Our study highlights that while maternal care services are now largely affordable in Uganda among the refugee and host communities, and service access is generally pro-poor, the costs of acute and chronic care can be substantial, and access benefits wealthier groups, despite the abolition of user fees in public facilities [27]. The heavier reliance of households on public health services for maternal care [40] may partly explain these findings.

The random sampling approach and large sample size of this study gives confidence that the participants are representative of the population from which they are drawn, and that we can make accurate estimates of the use and costs of health services within these communities. However, there are some limitations in our methodology. For maternal health care, we only measured care received by women who have delivered a baby, not those who are currently pregnant or have miscarried, in order to be able to include ANC visits across the entire duration of pregnancy.
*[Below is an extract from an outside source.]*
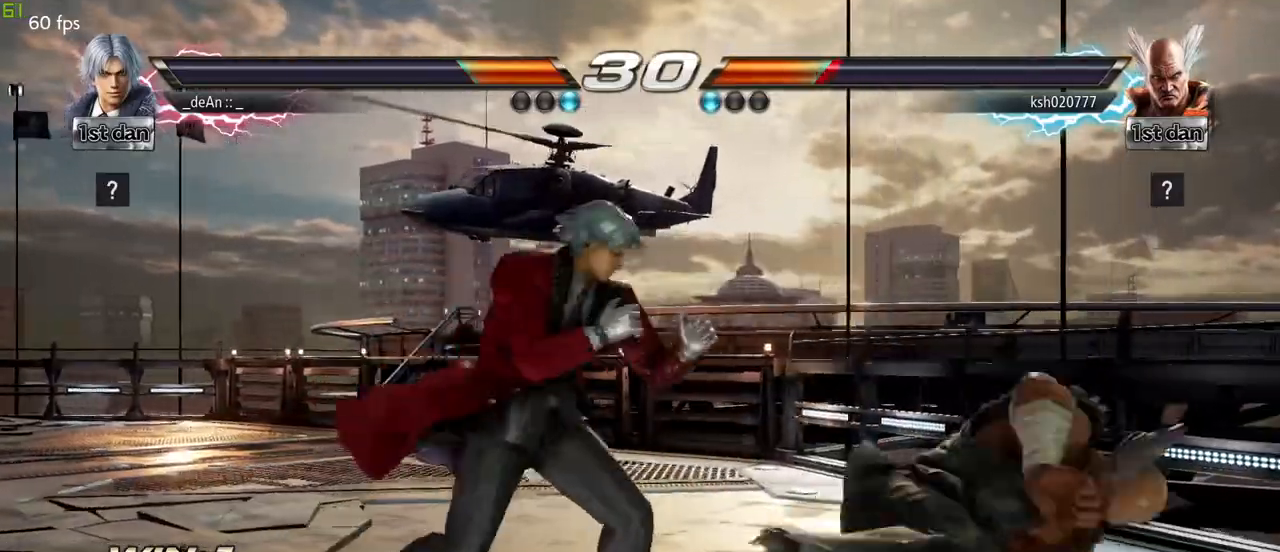
{"dt_ms": 500, "buttons": [], "left_stick": "center", "events": [[33, "CIRCLE", "up"], [117, "CIRCLE", "down"], [233, "CIRCLE", "up"], [383, "left_stick", "center"]]}
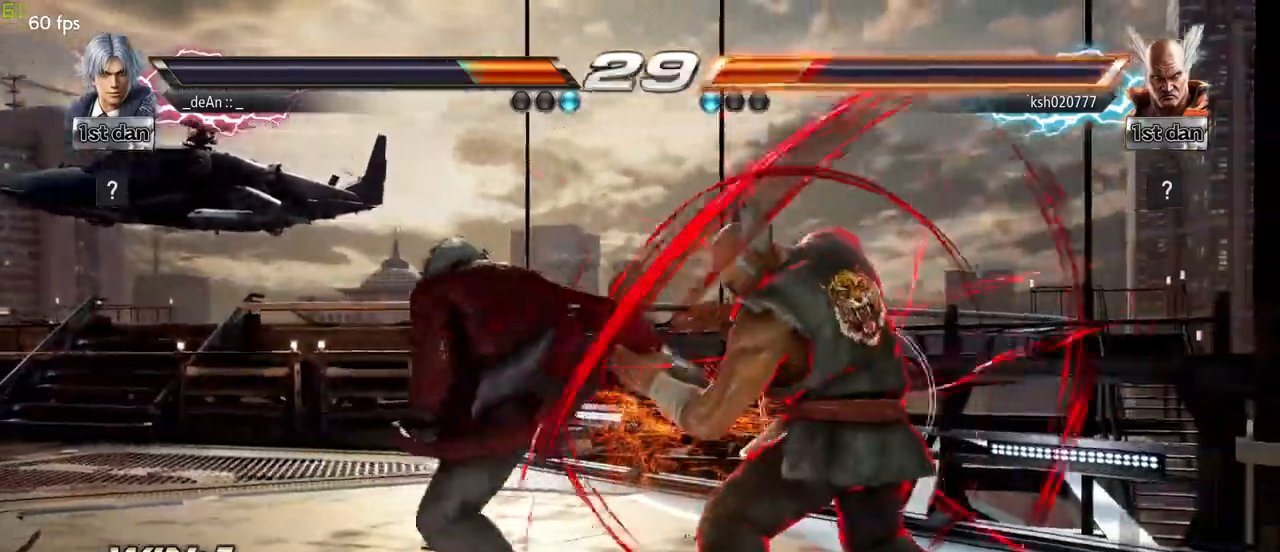
{"dt_ms": 1000, "buttons": [], "left_stick": "down"}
However, if there is an association between receiving antenatal care and the pregnancy reaching full term, this may lead to overestimates of access to ANC. In terms of estimating expenditure, the survey was conducted with just one member of the household, who in about one third of cases was an adolescent under 20. It is possible that these respondents were less likely to be involved in the running of the household and have knowledge of the household finances, so responses from them may be less accurate. Wealth is estimated by asking what the household’s total expenditure was in the last month; this is a less accurate measure than asking for a breakdown of expenditure by category, and excludes consumption of food given by UNHCR or grown by households themselves. Healthcare expenditure does not take into account the opportunity cost and potential loss of income associated with seeking care.
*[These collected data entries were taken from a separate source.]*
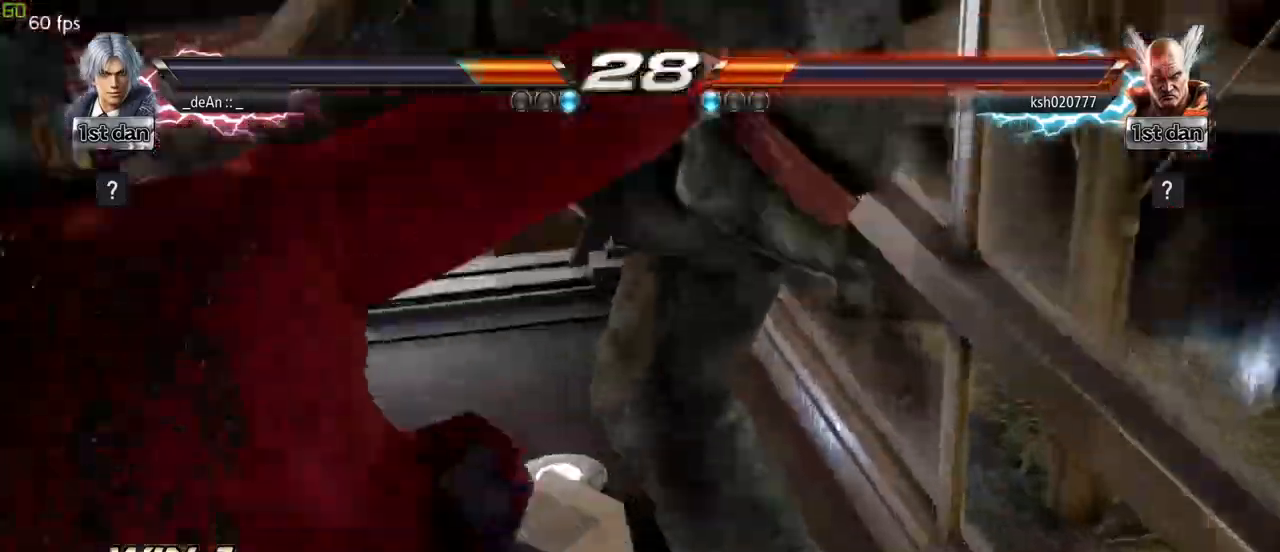
{"dt_ms": 1000, "buttons": [], "left_stick": "left"}
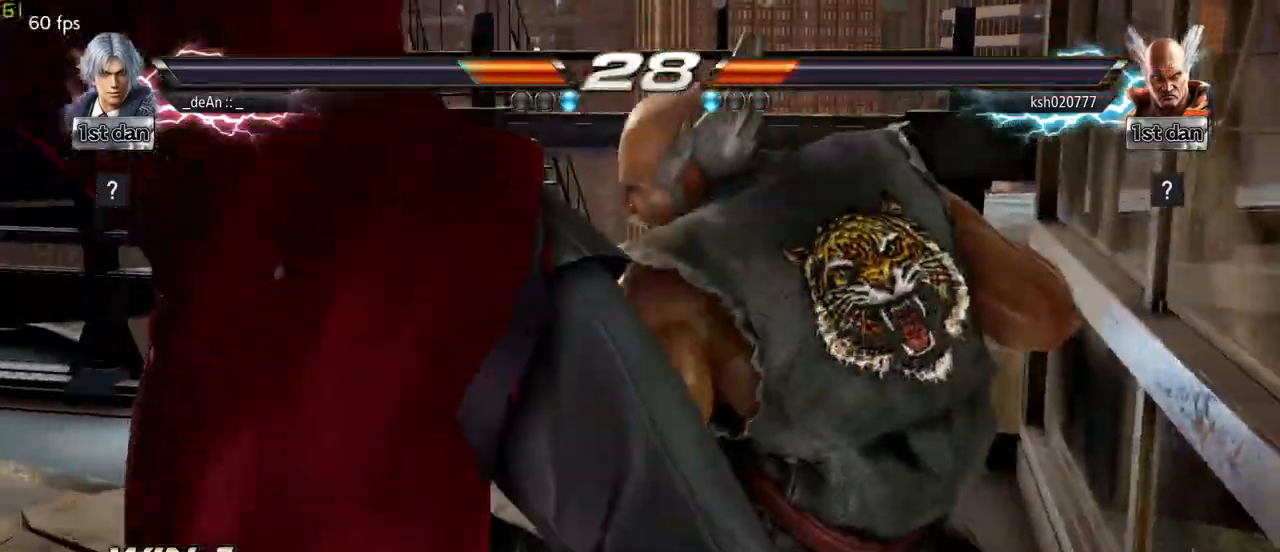
{"dt_ms": 500, "buttons": [], "left_stick": "left", "events": []}
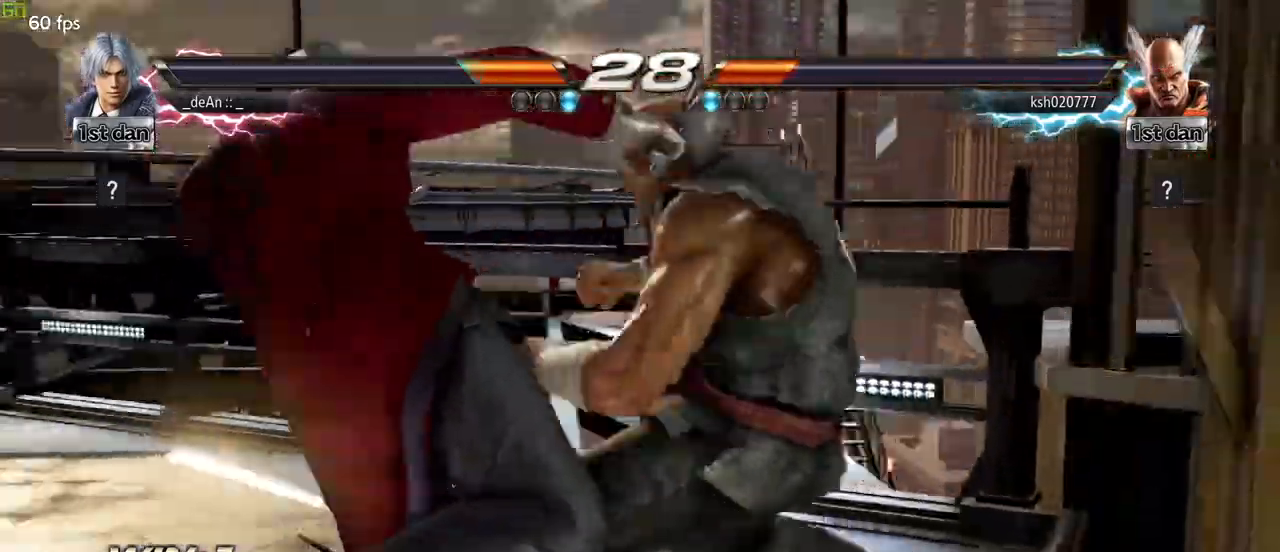
{"dt_ms": 500, "buttons": [], "left_stick": "left"}
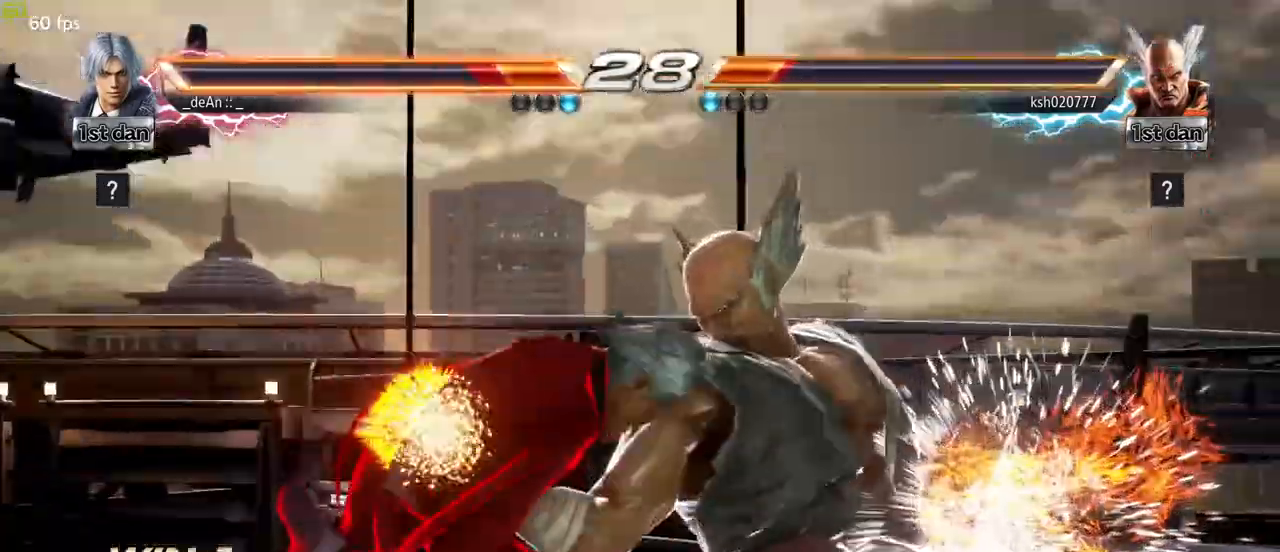
{"dt_ms": 500, "buttons": [], "left_stick": "center", "events": [[250, "SQUARE", "down"], [250, "TRIANGLE", "down"], [267, "CIRCLE", "down"], [283, "CIRCLE", "up"], [283, "CROSS", "down"], [283, "SQUARE", "up"], [283, "TRIANGLE", "up"], [300, "CROSS", "up"], [383, "left_stick", "center"]]}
The number of adults and children in the household is estimated: exact household size and make up was not available. In particular, any household with 9 or more members was recorded as “9+”; in our calculations we treated these households as having nine members, which is likely to have led to a consistent underestimation of household size (and overestimate of per capita and per adult equivalent wealth). Our method of estimating the number of adults in the household does not include any men, or women aged above 50, unless they were married to the respondent or were the head of the household. All other members of the household were assumed to be children. This may underestimate the number of adults and overestimate the number of children, also leading to an overestimate of per adult equivalent wealth. There were a substantial number of these large “9+” households in both refugee and host communities, but more among refugees (34% vs 19%), so while the poverty headcount is likely underestimated in both groups, this effect will be greater among refugees, and may bias the results towards a null hypothesis of no difference in poverty headcount between the groups.

Conclusions

Our findings suggest that Uganda’s integration of host and refugee health services has been very successful in reducing differences in coverage between hosts and refugees for acute and chronic health care and ANC. However, more efforts are required to reduce differentials in delivery care access for hosts, and further research needed to unpack the reasons underpinning these differences. Greater investment in outreach and education services aimed at hosts, such as the existing Village Health Teams, could encourage more women to deliver at health facilities in host communities. Maternal care access is equitably distributed by wealth within host and refugee communities, and these services remain affordable. However, inequities in access within refugee and host communities remain for acute and chronic care, with efforts needed to enhance access among the poorest and reduce associated out-of-pocket payments and their impoverishing effects. Further research examining the cost drivers and potential financing arrangements to offset these will be important.